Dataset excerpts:
-- start --
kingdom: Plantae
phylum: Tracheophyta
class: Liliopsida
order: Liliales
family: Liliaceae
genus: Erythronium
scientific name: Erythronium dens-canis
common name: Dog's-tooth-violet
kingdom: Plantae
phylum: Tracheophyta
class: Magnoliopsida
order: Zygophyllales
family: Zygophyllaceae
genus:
-- end --
The task: Present every line of the material above as a numbered list, leaving out any blank lines.

Result below:
1. kingdom: Plantae
2. phylum: Tracheophyta
3. class: Liliopsida
4. order: Liliales
5. family: Liliaceae
6. genus: Erythronium
7. scientific name: Erythronium dens-canis
8. common name: Dog's-tooth-violet
9. kingdom: Plantae
10. phylum: Tracheophyta
11. class: Magnoliopsida
12. order: Zygophyllales
13. family: Zygophyllaceae
14. genus:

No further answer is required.